-- Start of Quoted text --

PDA

View Full Version : speex_preprocess()


Trivian
14-05-2004, 01:30
Any chance you could use the Speex preprocessor to filter noise, do automatic gain control and more sophisticated voice detection? The preprocessor really makes a world of difference, especially for people with substandard microphones or noisy environments.

Peter
14-05-2004, 05:51
Hum,

currently we have our own gain control, noise filter and voice detection algorithms, which don't do such a bad job in my opinion. What makes you think that the speex_preprocessor does a better job at this than what we currently use?

Trivian
14-05-2004, 13:11
In the version of TS I'm using (TS2 RC2) there's still noticable noise and problems with user-set volume ("No, user X now sounds much louder than you, user Y, you need to increase the recording volume a bit again.. No, that was too much, your signal is peaking.")

-- End of Quoted text --
-- Start of Given information --

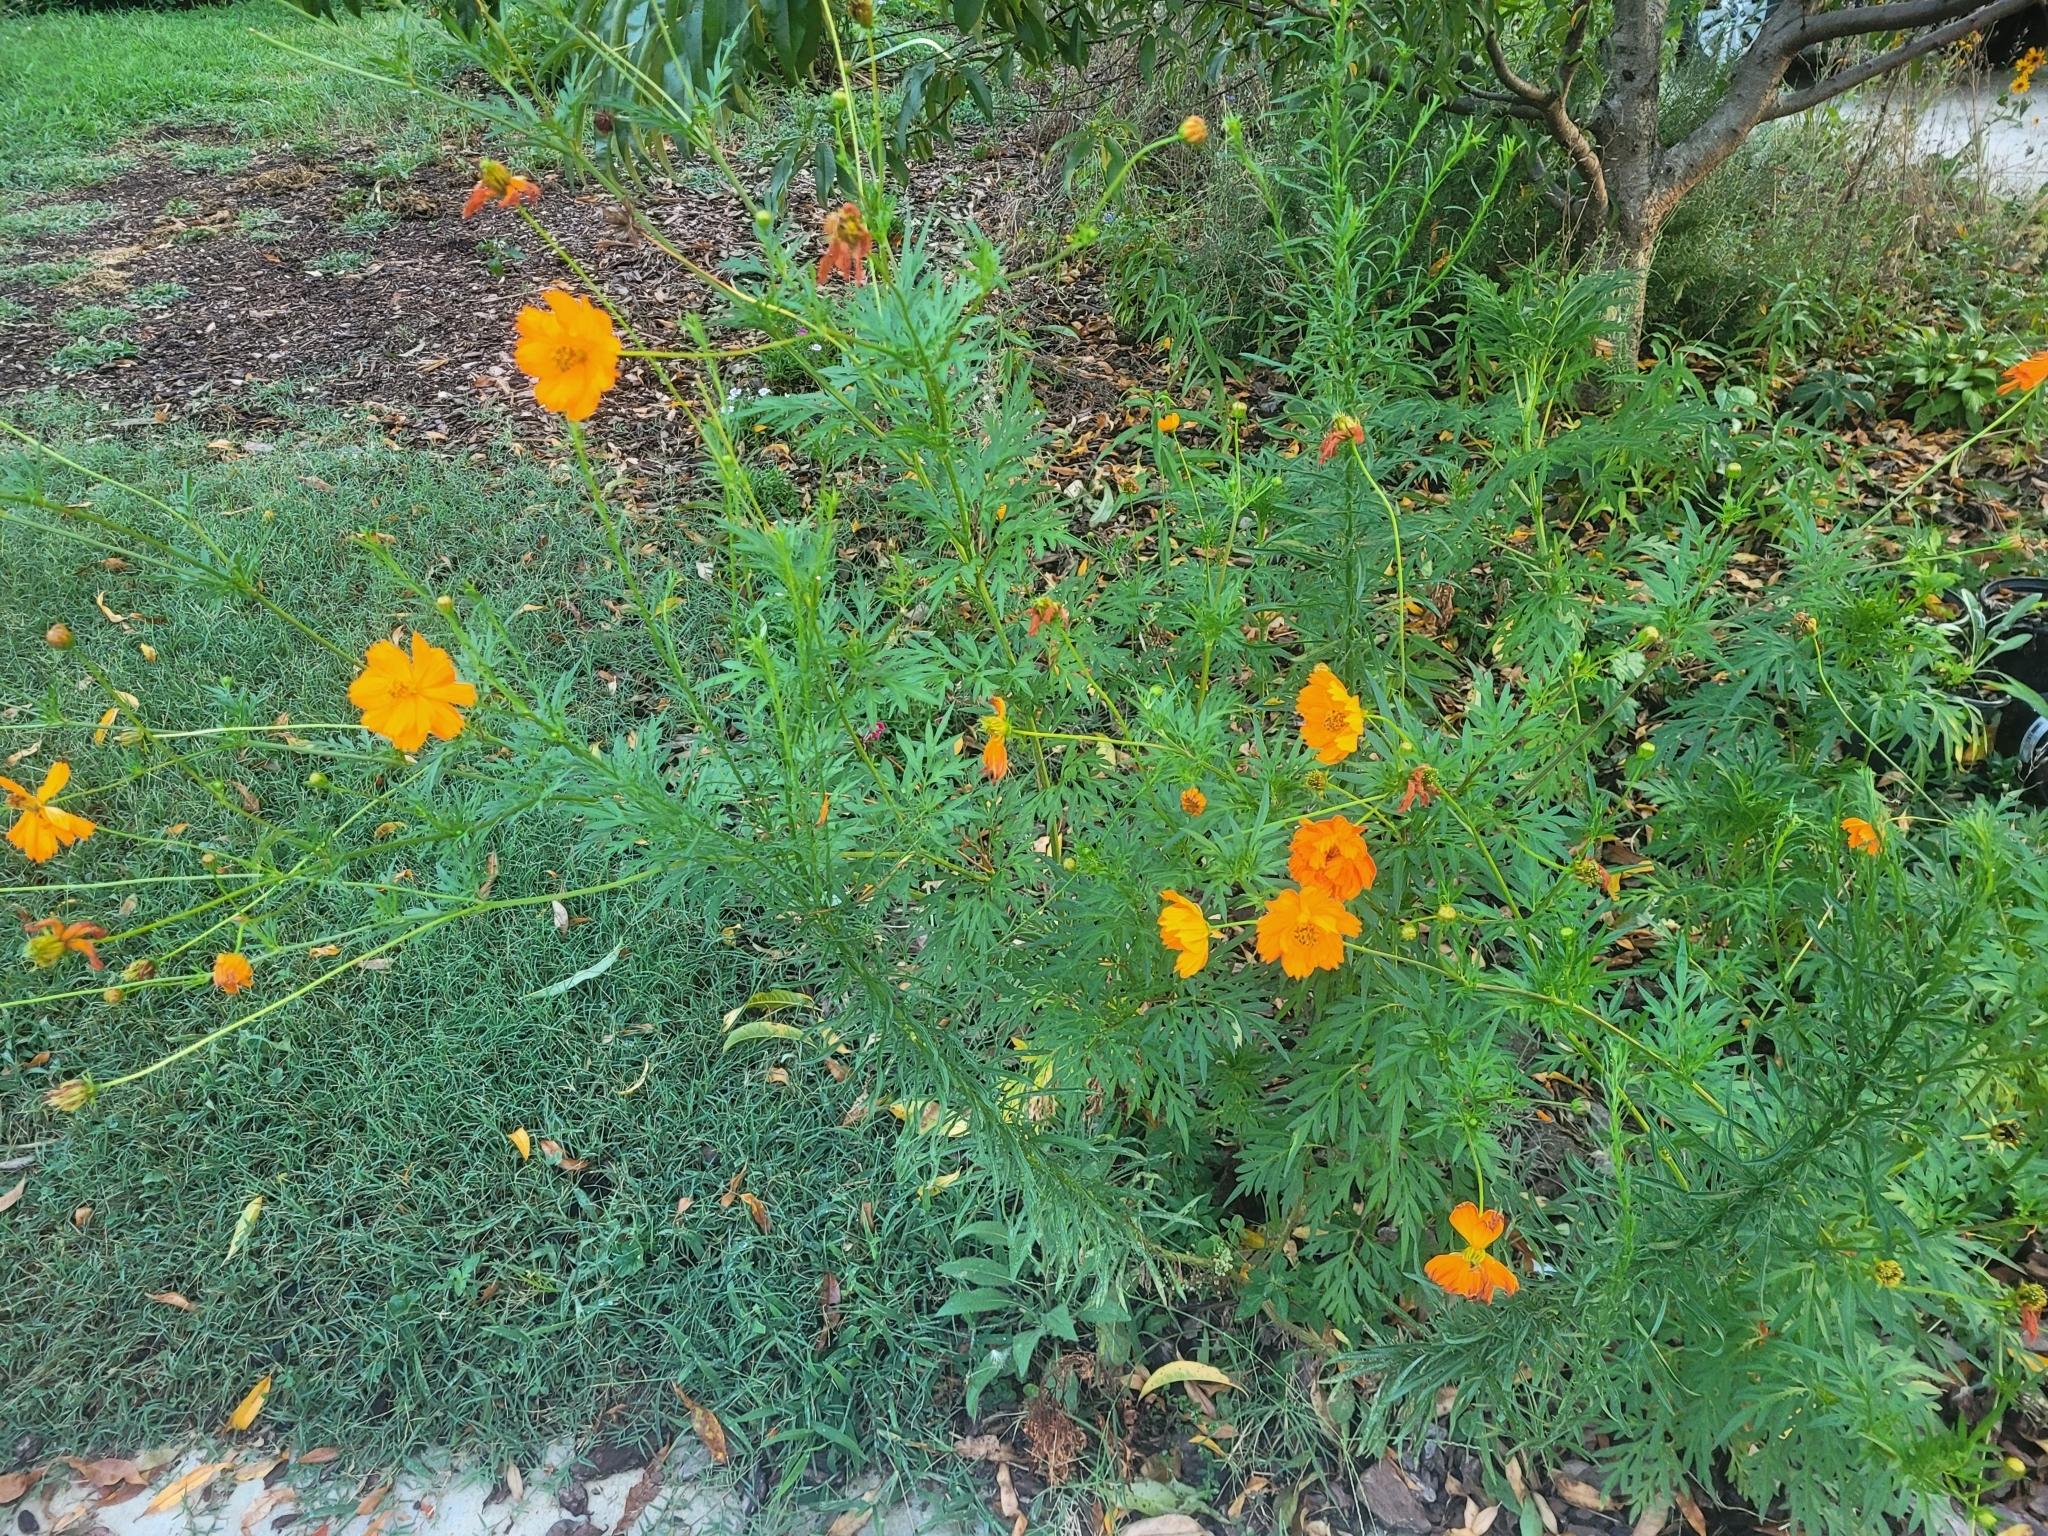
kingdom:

-- End of Given information --

List of tasks:
#1 In the speex_preprocess() thread, which version of TS does Trivian say they are using?
#2 Carry on the speex_preprocess() forum thread from the point after its last sentence.
The material has no connection to the forum thread about speex_preprocess().

Response list:
#1 TS2 RC2.

#2
I'm using speex as the voice codec in my own videoconferencing tool (which is Linux only, so useless for gaming), and a few weeks back I integrated the speex preprocessor. I used to have the same ammount of "static background noise" that's common on TS today, but now it's GONE. Talking is the same as sitting in the room with people, the noise isn't there anymore. In addition, as long as the microphone settings for the users are "somewhat sane", the volume is automatically scaled so that everyone sounds just as loud.

There's an additional bonus, as by querying the preprocessor_state->loudness2 variable, you can measure how well the user's mic is set up. Assuming you have the AGC setting set to 8000 (which is the recommended default), as long as the user is speaking normally loudness2 should be around 8000.. If it's lower, the user should increase the mic volume and if it's higher the user really should turn it down. While the AGC will make everyone sound identical, having the input volume close to the ideal tuned volume means (slightly) higher precision in the recording :)

Note that the preprocessor is a bit "quirky" at times and it takes a long time to adjust to drastical changes in the enviroment (like changing the mic volume suddenly), so you should include a button to reset it. (Just reinitialize it).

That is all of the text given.